Emmanuel (Chivo) Lubezki could make Oscar history as the first cinematographer to win three consecutive Academy Awards. What’s more, “Gravity,” “Birdman” and “The Revenant” comprise his very own personal survival trilogy, and the first two movies prepared him for the more harrowing adventure in the frozen wilderness with director Alejandro González Iñárritu and Leonardo DiCaprio portraying 19th century trapper Hugh Glass.
But Lubezki couldn’t have accomplished it without using the Alexa 65, the first large-format digital camera that he’s liked. It had never been tested before and performed well in the freezing Canadian Rockies and the tip of Argentina for the finale. “Somehow this camera truly translated what I was living and feeling in that place into images. Usually you look up into the landscape and it’s never there— you’re shooting fragments. But this one, because of the size of the chip [54.12mm x 25.58 mm] and the quality of the image [6560 x 3102 resolution] and how clean it is, it does feel like a window into that place. That was the other reason to shoot digital instead of film. I didn’t want to have grain, I didn’t want it to feel like a representation of the experience of Glass. I wanted to feel as if you are walking with him. I wanted it to be visceral, I wanted you to feel his breath and see his sweat, the tears coming out of his eyes. Usually we don’t do this outside—we use longer lenses trying to make everything beautiful.”
“It was something very similar to ‘Birdman’ where we did probably five shots and they are all stitched in different ways. And we’ve learned to be more sophisticated since ‘Birdman.’ The stitches happen in moments that you would never imagine, much more complex than using the ends. Sometimes the frames are divided right/left, north/south. But here we only did a stitch where there’s a big change in atmosphere and feeling, so Alejandro could reset the entire world that we were portraying. If you really pay attention to the scene, it’s not told in real-time. It’s a series of different moods: fear, tension, horror. These were separated and shot very much like a ballet.”
However, there was one part of the battle that took longer to figure out: when you see the body of a man that has arrived naked and they pull him into safety. The camera circles around and you see arrows whirring from the sky. As written, it had a different rhythm, but Iñárritu decided to stretch it out by creating more tension and confusion.
Speaking of stretching, Lubezki got to play more with the elasticity of shots using both hand-held and Steadicam, depending on the mood. “They are not only long but can go from being very objective to swinging around so you’re seeing from the eyes of the character and then objective back again and subjective. You are confused, you are immersed, you are engaged.

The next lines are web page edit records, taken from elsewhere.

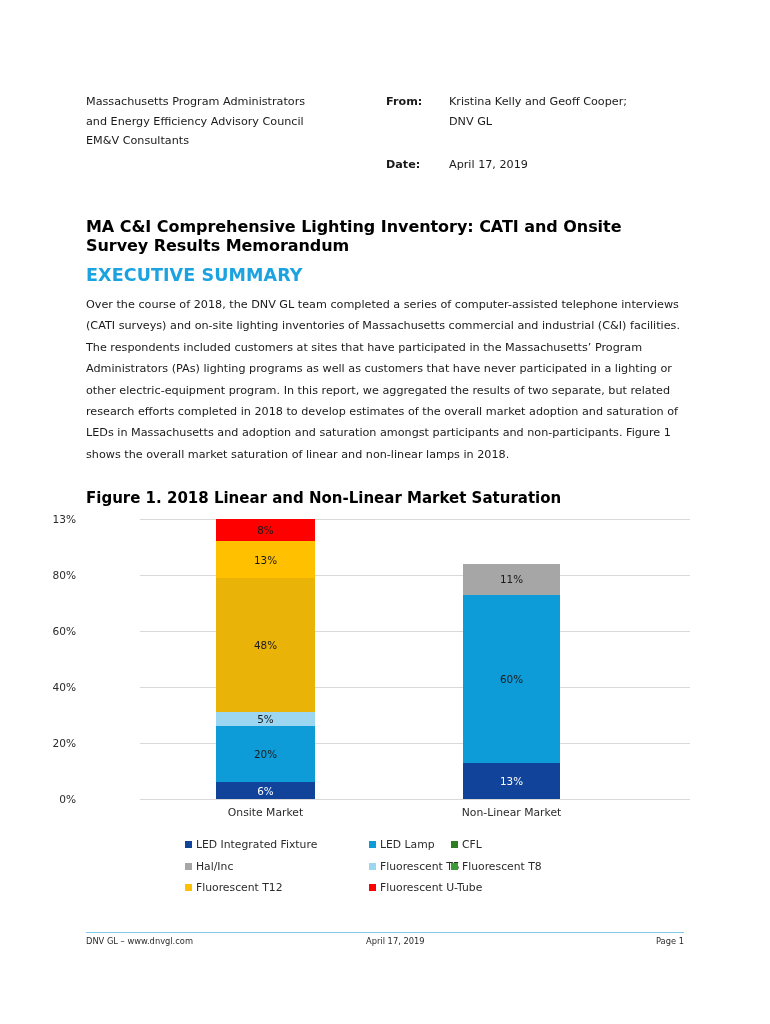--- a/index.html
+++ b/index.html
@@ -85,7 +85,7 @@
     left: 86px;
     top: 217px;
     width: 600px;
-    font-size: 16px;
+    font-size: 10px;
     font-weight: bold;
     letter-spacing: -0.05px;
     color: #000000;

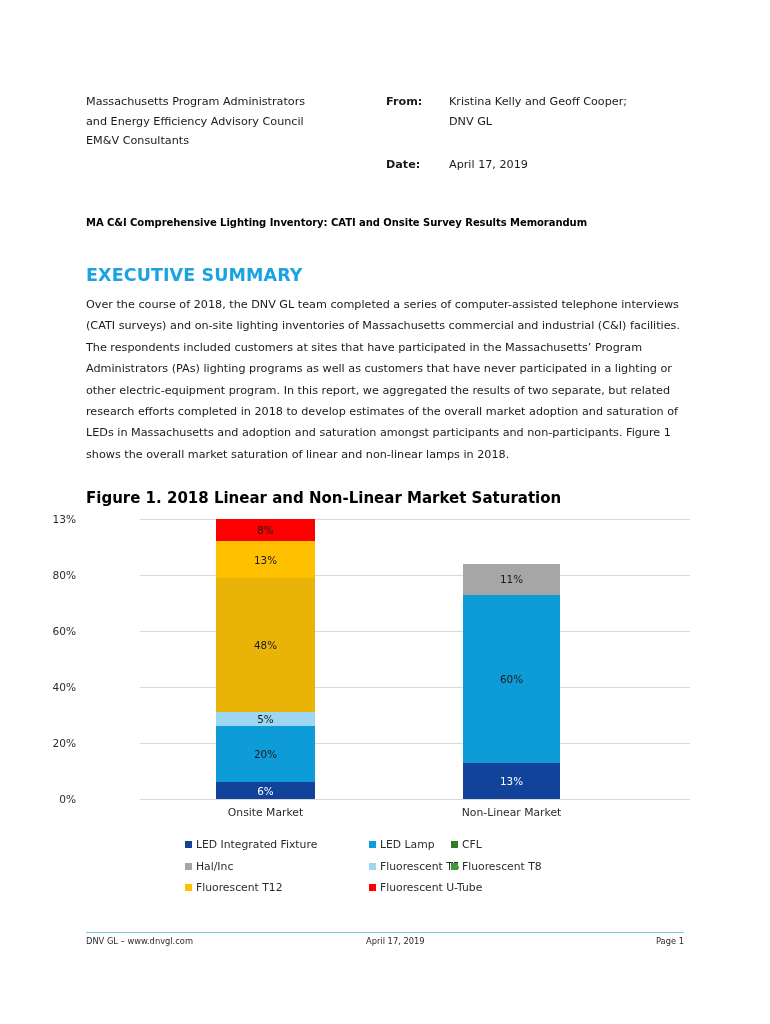--- a/index.html
+++ b/index.html
@@ -295,7 +295,7 @@
           <div class="seg" style="height: 14px; background: rgb(157, 214, 240); color: rgb(26, 26, 26);">
             <span>5%</span>
           </div>
-          <div class="seg" style="height: 134.4px; background: #eab308; color: rgb(26, 26, 26);">
+          <div class="seg" style="height: 134.4px; background: #22c55e; color: rgb(26, 26, 26);">
             <span>48%</span>
           </div>
           <div class="seg" style="height: 36.4px; background: rgb(255, 192, 0); color: rgb(26, 26, 26);">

Lubezki insisted on using only natural light, and because the movie takes place in 1823, before the invention of kerosene lamps, they were also limited to fire, torches and candles. (He recalled a party scene that featured a couple of lamps that probably used whale oil.)
But in terms of shooting strictly during “magic hour,” Lubezki made a slight clarification. “The reality is that not all of it was shot in magic hour. We’re in the northern latitude and the sun’s traveling very low and it goes behind the mountains a couple of times a day and so you have very short openings of light. And a lot of times because the light is not direct: it’s kind of dark and it’s very mysterious. It’s almost like you had full days of magic hour.
“When we started making the movie, we experimented with film because you can see highlights and shadows. And it just didn’t work for this movie because the sensitivity of film was not enough for us to capture these moments in this very dark light and in this magic hour and at night. And it was getting very grainy.”
One of the cinematographer’s favorite shots occurs inside the ice cave: it’s past dusk and Glass writes “Fitzgerald killed my son,” and there’s a wide shot with a couple of stars, the reflection of the water on the melting ice and Glass by a fire. “So you see yellow and cyan that are completely opposite colors and it happened by luck.”
There was usually one hour of light remaining after they finished shooting every day, and Lubezki pushed for them to use this rapturous opportunity. “And Leo in a second with one prop would start to create a scene, where he’s starting to light fire or when he’s trying to make a hole in the ground. You would believe you are watching a trapper in the 1800s.”
But the metaphysical aspects of “The Revenant” were most important to Iñárritu and Lubezki. They consist of dreamlike states that function as flashbacks (when Glass recalls memories of his late wife and the attack on their village) or atmospheric moments that express beauty (the ice cave) or the destruction of the environment (when you see a pile of buffalo skeletons). “There were all of these layers that were important for Alejandro to get in the movie, and it was more about that than revenge.”
At the same time, he looks forward to improvements in the Alexa 65: “It’s very important that they improve the dynamic range, being able to see more into the highlights. I think we’re like 3 stops short. That’s a must. And then the other thing that is very exciting is the combination of this technology with Dolby laser projection. The DCP for Dolby laser is the first time in the history of film that directors and cinematographers can project pitch black. I like IMAX laser projection too. I find it immersive but a bit more assaultive on the senses.”